*** Given information Section Begins ***

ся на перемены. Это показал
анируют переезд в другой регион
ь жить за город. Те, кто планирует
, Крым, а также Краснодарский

*** Given information Section Ends ***
*** Given information Section Begins ***

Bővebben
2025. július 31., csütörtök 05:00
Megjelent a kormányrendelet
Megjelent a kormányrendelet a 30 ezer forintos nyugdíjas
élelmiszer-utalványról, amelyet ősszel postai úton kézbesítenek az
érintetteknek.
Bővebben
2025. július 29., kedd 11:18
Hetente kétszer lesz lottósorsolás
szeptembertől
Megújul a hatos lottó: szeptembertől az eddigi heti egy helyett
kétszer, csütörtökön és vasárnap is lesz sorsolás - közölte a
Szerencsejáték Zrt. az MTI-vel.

*** Given information Section Ends ***

Required work: Above are the records; from them, give again exactly the lines from the one containing "érintetteknek." to the one containing "Szerencsejáték Zrt. az MTI-vel.", both lines included, and nothing more.

Response area:
érintetteknek.
Bővebben
2025. július 29., kedd 11:18
Hetente kétszer lesz lottósorsolás
szeptembertől
Megújul a hatos lottó: szeptembertől az eddigi heti egy helyett
kétszer, csütörtökön és vasárnap is lesz sorsolás - közölte a
Szerencsejáték Zrt. az MTI-vel.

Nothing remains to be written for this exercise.